Nas ruas, de maneira espontânea, as gentes saúdam aquela que de certa forma, no mundo da política real, já foi esquecida. Ligar-se a ela pode não render votos. E me parece que é ali, e só ali, que ela consegue se sentir amparada, com afeto e carinho. Ah, os humanos...

Enquanto o Brasil inteiro espera pelo desenlace do golpe, a vida eleitoral pulsa. O partido da presidenta amarra coligações com seus inimigos e segue, pelas ruas, pedindo votos, pronto para recomeçar. O que foi, foi. Agora é hora de ganhar cidades e cadeiras de vereadores.

Mesmo vivendo a política desde tanto tempo, ainda me surpreendo com essa frieza diante do golpe. É inexorável, dizem, melhor tocar o barco.

Mas e nós? E todos os que somos a maioria? Que nos resta? Aceitar o golpe, já que ele é inexorável?  Tocar qual barco? Fico deveras estupefata.

O golpe, cujo desfecho se avizinha não é uma coisa qualquer. E tampouco tem a ver com a queda da presidenta. O golpe é contra todos nós, as pessoas comuns. Respaldará retirada de direitos, cortará programas sociais, marcará o arrocho, o desemprego, o “ajuste”. A Dilma faria a mesmo coisa, dirão alguns. Pode ser. Mas, não temos como saber. É futurologia. O que sim, podemos saber, é o que está sendo feito pelo governo Temer e seus aliados.

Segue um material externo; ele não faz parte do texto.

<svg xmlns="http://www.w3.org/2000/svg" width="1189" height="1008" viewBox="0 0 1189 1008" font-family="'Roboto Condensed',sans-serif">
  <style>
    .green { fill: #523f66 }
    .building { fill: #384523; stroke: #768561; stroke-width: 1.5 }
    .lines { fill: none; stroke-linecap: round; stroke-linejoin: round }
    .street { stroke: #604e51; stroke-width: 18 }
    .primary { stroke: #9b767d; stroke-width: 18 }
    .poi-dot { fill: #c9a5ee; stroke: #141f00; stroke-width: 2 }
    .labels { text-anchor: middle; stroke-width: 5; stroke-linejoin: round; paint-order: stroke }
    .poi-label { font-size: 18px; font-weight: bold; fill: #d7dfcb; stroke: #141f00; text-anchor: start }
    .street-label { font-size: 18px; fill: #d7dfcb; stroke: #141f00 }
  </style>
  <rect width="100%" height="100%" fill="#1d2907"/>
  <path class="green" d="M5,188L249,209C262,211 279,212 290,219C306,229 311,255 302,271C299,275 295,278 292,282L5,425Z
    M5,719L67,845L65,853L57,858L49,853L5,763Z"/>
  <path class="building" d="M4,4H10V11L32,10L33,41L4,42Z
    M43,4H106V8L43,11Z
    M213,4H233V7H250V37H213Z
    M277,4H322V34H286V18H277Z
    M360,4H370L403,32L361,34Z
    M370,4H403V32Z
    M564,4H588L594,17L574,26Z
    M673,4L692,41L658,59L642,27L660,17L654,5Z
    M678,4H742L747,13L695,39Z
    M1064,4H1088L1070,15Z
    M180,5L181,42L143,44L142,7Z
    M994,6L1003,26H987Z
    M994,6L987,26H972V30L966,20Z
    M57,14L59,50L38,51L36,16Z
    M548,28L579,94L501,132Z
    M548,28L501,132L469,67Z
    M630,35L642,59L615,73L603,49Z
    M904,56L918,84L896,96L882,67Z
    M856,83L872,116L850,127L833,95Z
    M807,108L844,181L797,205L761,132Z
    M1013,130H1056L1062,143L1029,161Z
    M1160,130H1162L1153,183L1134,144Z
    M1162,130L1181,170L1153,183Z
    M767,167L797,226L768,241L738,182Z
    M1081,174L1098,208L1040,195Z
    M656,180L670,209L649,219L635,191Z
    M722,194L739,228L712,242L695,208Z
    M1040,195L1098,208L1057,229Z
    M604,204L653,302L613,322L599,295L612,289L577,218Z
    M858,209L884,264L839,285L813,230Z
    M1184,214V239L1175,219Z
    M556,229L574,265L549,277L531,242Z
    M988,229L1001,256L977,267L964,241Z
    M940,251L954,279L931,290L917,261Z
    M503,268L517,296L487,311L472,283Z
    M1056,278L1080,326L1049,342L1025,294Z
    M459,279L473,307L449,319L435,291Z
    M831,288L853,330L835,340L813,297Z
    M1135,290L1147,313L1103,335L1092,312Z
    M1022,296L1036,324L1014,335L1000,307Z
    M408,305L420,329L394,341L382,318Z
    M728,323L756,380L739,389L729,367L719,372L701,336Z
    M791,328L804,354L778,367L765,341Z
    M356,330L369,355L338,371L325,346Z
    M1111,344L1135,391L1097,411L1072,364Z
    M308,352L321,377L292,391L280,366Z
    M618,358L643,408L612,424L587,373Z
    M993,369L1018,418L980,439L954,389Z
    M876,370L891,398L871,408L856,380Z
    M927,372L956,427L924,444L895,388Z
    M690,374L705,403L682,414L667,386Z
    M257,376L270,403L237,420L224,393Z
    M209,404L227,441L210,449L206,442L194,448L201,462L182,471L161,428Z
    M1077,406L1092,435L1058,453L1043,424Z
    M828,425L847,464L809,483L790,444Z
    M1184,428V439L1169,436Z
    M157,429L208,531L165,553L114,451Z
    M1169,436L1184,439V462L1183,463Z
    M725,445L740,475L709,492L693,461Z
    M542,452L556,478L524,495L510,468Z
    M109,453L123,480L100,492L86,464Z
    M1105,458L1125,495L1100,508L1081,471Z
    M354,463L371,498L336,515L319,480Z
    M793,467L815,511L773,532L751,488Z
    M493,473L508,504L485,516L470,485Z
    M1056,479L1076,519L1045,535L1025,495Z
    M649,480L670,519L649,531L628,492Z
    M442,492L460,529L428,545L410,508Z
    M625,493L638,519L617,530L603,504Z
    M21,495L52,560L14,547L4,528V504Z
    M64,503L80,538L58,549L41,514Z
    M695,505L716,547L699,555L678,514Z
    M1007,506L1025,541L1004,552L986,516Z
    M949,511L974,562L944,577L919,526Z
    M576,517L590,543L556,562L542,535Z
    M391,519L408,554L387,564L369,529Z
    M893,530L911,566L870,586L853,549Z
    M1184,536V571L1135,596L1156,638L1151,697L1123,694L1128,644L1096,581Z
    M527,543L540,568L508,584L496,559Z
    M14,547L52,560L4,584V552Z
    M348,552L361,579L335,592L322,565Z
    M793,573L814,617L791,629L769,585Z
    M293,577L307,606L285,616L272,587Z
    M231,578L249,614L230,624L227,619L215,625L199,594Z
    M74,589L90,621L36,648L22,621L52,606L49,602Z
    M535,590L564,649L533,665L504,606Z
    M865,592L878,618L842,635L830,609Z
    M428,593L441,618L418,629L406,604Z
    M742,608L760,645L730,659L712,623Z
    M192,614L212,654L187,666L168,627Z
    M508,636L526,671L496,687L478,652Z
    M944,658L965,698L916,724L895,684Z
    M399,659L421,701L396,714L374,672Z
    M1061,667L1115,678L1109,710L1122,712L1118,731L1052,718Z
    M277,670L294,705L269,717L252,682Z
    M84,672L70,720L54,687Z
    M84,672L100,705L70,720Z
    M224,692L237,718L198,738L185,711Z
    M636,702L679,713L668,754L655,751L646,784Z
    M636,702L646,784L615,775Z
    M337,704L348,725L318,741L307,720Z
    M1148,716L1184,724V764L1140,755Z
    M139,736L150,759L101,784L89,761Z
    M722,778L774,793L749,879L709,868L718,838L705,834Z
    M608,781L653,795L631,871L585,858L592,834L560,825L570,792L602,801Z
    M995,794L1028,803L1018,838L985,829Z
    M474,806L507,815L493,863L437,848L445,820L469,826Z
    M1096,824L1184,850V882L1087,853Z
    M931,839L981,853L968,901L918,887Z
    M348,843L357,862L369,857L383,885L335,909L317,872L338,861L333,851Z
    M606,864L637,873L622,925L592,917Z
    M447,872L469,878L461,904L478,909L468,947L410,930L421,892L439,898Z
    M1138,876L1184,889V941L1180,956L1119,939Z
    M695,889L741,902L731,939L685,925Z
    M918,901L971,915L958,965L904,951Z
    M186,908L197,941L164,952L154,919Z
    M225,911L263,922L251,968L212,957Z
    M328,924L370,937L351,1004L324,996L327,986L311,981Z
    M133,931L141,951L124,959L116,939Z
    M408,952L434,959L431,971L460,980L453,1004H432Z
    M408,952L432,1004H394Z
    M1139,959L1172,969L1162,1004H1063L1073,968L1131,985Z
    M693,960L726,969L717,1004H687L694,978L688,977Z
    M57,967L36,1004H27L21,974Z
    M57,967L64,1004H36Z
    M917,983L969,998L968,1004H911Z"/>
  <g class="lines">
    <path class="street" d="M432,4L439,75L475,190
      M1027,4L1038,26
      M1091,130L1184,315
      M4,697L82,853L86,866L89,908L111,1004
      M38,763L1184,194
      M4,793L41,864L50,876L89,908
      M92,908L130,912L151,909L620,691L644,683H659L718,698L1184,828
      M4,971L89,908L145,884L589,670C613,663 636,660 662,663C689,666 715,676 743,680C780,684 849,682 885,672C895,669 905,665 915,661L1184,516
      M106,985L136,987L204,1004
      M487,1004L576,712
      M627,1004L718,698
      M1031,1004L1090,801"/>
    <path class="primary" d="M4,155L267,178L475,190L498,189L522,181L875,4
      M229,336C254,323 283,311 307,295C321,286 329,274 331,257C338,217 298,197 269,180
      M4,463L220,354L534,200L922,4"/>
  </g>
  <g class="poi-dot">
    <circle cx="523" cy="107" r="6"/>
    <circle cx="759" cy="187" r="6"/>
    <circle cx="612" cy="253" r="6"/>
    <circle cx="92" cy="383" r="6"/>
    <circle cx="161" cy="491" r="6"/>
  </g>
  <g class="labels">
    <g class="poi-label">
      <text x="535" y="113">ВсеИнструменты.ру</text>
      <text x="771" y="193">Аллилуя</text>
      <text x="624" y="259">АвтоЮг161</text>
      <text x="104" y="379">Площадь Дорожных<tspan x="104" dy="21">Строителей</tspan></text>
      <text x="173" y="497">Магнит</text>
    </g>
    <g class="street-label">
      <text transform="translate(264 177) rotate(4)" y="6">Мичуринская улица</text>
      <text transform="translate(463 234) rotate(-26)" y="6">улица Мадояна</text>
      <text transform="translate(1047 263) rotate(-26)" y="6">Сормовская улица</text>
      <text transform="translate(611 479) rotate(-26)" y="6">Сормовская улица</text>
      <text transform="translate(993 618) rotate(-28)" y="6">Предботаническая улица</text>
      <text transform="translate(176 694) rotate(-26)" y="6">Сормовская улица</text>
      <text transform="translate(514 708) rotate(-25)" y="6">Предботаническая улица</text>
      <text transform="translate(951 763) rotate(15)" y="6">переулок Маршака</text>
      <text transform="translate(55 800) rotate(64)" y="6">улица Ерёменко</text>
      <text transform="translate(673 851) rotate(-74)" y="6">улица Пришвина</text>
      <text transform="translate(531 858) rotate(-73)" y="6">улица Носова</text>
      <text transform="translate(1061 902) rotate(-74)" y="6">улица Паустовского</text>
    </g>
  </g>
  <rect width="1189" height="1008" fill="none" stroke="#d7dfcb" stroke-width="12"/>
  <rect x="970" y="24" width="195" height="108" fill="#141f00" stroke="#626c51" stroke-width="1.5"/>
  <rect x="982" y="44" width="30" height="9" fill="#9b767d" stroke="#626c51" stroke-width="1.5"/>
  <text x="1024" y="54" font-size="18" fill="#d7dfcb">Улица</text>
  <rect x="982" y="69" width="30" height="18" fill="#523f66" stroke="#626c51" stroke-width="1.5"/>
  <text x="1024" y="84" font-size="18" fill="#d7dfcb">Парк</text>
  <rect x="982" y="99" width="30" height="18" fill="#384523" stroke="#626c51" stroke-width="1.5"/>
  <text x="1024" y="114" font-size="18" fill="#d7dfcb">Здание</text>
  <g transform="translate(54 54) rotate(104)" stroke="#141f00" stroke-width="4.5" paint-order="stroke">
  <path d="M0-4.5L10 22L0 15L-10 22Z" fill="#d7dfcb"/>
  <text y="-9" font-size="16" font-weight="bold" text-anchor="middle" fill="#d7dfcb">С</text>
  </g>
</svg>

Por isso não consigo compartilhar da alegria farsesca da campanha eleitoral. Penso no valente povo hondurenho que, diante do golpe vil contra sua democracia capenga, não topou participar das eleições fraudulentas promovidas para eleger o novo presidente. A esquerda não apresentou candidato. Recusou-se a referendar a farsa. Por isso me espanta que tudo siga como dantes no quartel de Abrantes, inclusive com o PT coligando com partidos que são golpistas.

A impressão que tenho é que quando tudo acabar no Senado, a vida seguirá seu curso normótico, com toda a gente aceitando os fatos. E, em outubro, festejarão a “festa da democracia” depositando seu voto na urna, acreditando que tudo está bem. A democracia sem máculas. E logo, quando menos esperarmos, começarão as campanhas para a presidência.  

Posso até estar muito equivocada, mas penso que tudo isso é muito ruim. Parece-me que sairemos desse episódio sem qualquer salto dialético. Espero estar errada.